Assigned task: Return every line from the records below with the string "carbon".

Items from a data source
....

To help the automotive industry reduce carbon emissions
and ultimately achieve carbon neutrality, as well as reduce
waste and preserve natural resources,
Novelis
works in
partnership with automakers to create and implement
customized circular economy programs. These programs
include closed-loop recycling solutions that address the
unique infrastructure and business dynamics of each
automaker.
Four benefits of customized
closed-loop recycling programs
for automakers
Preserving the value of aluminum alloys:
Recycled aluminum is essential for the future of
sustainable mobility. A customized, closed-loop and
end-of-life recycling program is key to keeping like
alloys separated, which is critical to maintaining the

....

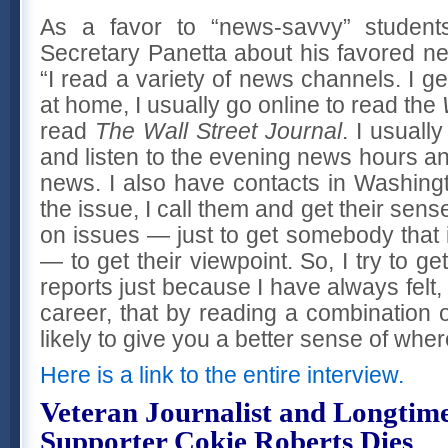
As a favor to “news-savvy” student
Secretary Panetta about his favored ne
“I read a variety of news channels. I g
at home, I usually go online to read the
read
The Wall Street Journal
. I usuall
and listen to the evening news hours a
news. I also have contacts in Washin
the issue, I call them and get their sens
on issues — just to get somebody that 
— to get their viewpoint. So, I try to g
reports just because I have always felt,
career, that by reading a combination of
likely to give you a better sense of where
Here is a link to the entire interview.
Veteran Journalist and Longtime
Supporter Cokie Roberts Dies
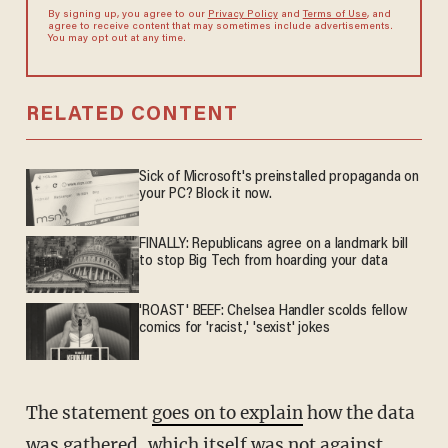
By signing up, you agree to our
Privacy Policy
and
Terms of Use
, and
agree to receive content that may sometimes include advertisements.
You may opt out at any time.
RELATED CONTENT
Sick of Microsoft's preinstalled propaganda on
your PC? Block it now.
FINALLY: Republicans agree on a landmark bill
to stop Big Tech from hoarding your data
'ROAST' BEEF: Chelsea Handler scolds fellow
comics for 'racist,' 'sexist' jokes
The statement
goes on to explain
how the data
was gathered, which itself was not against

....

Written solution:
To help the automotive industry reduce carbon emissions
and ultimately achieve carbon neutrality, as well as reduce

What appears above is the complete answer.